### Exercise A
Translate this sentence from the data security digest into Spanish: "Equifax grabbed new headlines this week when a second breach came to light."
### Exercise B
Extract the stretch of the data security digest from "Issue 54 | October" through "Breyault (@jammingecono, firstname.lastname@example.org)", copying it word for word.

### Supplied text

----------

Issue 54 | October 18, 2017
#DataInsecurity Digest: Equifax aftermath continues; cyber veteran to head DHS
By John Breyault (@jammingecono, firstname.lastname@example.org)
NCL Vice President of Public Policy, Telecommunications and Fraud
Editor’s Note: President Trump’s new pick to head DHS, cyber veteran Kirstjen Nielsen, will certainly have her hands full as the aftermath of the Equifax breach continues. Equifax grabbed new headlines this week when a second breach came to light. This time, hackers prompted visitors to Equifax’s website to download a fraudulent Adobe Flash update, which could compromise their computers. This recent revelation caused the IRS to pause a $7.1 million contract with Equifax over security concerns. Meanwhile, Hyatt Hotels was once again the subject of a point-of-sale data breach when 41 of its properties’ systems were attacked, leading to compromised customer credit card information.
On to the clips!
Equifax breach 2.0. After compromising 145.5 million consumers’ sensitive data, Equifax is the subject of a second data breach. @dangoodin001 reports that “For several hours on Wednesday, and again early Thursday morning, the site was maliciously manipulated again, this time to deliver fraudulent Adobe Flash updates, which when clicked, infected visitors' computers with adware…” (Source: Ars Technica)
Equifax blames its vendor for the mistake. Equifax told Politico’s Morning Cybersecurity that the new breach was not a hack, but rather the result of faulty code used by a vendor. “The issue involves a third-party vendor that Equifax uses to collect website performance data, and that vendor's code running on an Equifax website was serving malicious content." (Source: Politico)
IRS suspends contract with Equifax. After news broke of a second Equifax data breach, the IRS temporarily suspended its $7.1 million data security contract with the troubled credit bureau. The contract was meant to provide fraud prevention and taxpayer identification services for the IRS. @KathyKristof reports that “The agency does not believe that any data the IRS has shared with Equifax to date has been compromised, but the suspension was taken as ‘a precautionary step.’" (Source: CBS News)

----------

### Dataset
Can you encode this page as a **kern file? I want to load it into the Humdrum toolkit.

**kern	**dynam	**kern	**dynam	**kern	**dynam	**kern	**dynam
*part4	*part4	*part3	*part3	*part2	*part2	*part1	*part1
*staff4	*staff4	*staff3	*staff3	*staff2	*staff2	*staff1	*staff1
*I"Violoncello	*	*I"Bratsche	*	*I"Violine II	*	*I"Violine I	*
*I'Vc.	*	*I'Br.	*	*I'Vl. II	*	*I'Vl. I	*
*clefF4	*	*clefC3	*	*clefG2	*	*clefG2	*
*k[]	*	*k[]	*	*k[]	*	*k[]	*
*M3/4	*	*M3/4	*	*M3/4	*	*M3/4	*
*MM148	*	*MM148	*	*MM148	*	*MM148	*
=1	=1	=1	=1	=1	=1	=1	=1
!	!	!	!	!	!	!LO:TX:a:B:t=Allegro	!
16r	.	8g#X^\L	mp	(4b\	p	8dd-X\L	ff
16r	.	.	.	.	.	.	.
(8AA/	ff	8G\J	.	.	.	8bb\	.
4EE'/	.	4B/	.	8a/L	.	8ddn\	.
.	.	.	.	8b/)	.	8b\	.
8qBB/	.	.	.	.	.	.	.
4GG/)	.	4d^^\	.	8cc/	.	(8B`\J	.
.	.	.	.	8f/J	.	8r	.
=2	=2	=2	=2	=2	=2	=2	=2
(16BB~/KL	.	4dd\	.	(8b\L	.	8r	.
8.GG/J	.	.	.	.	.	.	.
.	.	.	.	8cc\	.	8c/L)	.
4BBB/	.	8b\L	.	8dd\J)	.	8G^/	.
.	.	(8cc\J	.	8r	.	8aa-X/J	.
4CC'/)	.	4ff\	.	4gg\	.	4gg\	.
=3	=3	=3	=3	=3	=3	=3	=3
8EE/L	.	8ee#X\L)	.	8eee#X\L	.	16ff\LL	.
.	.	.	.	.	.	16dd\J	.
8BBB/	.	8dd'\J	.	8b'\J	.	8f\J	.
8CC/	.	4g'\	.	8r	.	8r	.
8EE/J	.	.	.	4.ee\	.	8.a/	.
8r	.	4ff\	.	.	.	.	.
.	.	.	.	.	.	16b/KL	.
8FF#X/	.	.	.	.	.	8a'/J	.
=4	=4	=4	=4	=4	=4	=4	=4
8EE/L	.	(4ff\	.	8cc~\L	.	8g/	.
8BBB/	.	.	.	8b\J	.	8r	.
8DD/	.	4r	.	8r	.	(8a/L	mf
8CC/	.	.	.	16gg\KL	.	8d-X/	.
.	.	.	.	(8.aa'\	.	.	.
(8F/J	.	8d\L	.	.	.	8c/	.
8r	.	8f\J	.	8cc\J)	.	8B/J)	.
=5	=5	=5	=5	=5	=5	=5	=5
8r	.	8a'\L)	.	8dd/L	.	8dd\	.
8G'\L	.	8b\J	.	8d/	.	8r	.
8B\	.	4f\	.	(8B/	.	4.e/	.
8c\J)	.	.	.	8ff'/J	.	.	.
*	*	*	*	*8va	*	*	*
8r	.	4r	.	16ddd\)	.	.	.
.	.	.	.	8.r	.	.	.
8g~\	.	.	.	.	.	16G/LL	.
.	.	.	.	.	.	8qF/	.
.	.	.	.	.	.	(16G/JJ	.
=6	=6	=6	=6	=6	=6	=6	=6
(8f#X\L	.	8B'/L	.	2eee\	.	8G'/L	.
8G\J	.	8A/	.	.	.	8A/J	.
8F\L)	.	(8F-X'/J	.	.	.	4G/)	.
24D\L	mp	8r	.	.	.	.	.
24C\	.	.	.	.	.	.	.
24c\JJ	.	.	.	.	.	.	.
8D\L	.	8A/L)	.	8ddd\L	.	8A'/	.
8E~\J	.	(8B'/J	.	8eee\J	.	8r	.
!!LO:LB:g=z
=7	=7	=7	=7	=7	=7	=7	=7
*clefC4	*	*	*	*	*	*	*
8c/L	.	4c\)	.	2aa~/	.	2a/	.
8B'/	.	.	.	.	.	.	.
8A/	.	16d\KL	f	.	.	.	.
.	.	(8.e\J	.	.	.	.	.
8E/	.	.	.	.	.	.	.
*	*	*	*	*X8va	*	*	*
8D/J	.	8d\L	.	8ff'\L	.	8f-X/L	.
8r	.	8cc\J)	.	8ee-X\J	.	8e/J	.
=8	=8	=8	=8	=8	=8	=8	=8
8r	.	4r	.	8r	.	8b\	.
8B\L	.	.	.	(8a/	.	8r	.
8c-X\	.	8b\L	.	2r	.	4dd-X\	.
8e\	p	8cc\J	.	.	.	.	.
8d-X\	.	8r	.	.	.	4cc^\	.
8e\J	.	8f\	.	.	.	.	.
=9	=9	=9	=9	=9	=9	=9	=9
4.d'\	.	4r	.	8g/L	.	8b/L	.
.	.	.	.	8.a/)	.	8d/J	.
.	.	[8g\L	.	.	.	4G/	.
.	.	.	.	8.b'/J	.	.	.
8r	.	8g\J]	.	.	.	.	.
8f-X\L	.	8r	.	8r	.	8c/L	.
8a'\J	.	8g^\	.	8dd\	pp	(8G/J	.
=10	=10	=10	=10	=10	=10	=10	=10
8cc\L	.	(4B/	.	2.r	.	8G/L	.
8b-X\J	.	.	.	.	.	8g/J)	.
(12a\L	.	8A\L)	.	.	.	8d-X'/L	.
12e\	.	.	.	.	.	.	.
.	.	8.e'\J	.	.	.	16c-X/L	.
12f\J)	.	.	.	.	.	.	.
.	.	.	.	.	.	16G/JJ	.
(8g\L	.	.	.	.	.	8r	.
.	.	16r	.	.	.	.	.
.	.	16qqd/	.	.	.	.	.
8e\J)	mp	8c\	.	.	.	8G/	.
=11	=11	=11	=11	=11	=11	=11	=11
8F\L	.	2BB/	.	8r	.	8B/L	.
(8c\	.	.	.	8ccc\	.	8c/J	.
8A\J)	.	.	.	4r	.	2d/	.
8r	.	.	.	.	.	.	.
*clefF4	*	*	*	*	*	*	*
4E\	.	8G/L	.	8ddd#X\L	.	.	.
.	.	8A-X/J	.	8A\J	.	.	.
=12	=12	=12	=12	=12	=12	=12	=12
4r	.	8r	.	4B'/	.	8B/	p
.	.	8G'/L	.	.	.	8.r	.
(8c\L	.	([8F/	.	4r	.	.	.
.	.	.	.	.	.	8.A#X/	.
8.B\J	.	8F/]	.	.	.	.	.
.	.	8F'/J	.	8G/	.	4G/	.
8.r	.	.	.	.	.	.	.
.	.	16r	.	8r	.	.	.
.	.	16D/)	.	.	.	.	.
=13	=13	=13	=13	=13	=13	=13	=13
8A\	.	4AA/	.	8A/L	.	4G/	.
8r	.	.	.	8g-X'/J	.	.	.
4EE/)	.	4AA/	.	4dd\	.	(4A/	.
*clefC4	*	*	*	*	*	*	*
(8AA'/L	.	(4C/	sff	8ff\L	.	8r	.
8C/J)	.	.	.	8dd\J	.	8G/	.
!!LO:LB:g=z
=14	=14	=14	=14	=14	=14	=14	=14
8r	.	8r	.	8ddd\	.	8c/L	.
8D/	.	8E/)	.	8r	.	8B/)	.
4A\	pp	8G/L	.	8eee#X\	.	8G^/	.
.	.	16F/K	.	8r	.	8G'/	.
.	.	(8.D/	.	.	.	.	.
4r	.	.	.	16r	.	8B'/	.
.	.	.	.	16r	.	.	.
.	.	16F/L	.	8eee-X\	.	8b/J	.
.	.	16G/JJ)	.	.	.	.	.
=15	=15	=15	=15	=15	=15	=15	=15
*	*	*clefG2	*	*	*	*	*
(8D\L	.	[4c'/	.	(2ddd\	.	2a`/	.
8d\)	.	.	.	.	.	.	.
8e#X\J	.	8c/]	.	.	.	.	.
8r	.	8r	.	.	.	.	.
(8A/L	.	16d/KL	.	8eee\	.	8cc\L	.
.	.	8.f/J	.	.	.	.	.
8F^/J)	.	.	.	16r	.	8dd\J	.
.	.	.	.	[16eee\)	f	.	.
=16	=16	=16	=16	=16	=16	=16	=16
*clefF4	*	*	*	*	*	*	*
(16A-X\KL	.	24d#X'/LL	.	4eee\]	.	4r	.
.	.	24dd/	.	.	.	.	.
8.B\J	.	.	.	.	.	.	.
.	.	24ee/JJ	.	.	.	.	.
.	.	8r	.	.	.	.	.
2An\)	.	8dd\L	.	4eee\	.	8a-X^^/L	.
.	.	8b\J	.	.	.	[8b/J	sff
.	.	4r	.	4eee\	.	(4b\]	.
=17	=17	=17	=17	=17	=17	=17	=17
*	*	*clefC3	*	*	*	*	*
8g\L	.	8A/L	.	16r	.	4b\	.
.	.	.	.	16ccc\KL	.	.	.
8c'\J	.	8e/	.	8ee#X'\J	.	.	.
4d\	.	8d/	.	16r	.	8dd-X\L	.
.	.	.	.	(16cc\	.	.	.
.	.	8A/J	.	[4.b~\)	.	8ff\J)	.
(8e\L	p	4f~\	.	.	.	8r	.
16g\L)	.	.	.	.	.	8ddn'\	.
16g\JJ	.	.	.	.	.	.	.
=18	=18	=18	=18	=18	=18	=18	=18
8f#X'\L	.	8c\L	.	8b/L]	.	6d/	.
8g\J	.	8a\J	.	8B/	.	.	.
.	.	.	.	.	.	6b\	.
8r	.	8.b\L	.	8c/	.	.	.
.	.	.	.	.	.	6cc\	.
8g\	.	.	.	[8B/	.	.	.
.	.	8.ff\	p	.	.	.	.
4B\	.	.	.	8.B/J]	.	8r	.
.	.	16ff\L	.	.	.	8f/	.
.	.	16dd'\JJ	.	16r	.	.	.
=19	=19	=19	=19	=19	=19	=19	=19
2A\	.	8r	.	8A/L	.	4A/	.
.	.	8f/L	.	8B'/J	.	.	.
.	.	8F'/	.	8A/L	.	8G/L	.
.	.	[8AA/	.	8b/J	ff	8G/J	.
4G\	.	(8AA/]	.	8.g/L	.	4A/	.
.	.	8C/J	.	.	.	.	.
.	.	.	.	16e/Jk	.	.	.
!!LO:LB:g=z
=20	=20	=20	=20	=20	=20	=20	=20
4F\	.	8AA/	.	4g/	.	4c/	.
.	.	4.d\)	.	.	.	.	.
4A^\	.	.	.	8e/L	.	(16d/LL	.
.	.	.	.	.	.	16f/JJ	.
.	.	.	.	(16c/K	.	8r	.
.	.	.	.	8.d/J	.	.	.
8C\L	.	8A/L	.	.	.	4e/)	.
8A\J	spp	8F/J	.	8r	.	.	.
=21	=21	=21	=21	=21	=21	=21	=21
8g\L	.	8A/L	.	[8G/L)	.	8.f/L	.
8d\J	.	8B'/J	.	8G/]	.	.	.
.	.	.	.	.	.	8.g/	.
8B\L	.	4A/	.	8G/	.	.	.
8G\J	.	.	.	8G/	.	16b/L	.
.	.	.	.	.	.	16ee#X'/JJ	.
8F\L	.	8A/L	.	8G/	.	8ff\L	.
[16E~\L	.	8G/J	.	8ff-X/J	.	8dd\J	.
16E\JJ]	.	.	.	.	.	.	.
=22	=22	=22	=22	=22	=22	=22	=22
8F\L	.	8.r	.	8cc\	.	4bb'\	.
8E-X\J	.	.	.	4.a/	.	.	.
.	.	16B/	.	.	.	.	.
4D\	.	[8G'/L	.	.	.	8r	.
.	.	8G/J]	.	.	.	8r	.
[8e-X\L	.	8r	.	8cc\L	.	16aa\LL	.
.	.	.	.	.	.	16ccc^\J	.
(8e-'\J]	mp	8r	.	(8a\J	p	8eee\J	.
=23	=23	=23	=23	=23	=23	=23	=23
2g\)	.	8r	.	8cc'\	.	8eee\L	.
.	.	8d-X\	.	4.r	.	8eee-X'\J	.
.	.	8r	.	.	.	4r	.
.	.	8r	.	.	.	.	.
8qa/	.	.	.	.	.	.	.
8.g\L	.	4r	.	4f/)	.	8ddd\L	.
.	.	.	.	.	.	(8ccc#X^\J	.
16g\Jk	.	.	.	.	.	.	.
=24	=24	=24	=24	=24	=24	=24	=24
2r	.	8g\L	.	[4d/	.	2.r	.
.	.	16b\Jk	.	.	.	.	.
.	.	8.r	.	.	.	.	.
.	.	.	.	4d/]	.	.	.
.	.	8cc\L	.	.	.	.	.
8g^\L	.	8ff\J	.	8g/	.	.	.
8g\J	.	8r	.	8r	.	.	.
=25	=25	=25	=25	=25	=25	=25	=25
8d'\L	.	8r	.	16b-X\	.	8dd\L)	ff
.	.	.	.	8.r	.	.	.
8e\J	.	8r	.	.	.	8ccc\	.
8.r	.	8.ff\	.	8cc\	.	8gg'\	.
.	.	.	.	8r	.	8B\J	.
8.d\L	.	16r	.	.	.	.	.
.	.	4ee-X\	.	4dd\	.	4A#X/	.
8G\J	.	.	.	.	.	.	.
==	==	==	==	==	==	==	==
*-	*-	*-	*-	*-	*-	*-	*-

----------

### Written reply A
Equifax acaparó nuevos titulares esta semana cuando salió a la luz una segunda filtración de datos.

### Written reply B
Issue 54 | October 18, 2017
#DataInsecurity Digest: Equifax aftermath continues; cyber veteran to head DHS
By John Breyault (@jammingecono, firstname.lastname@example.org)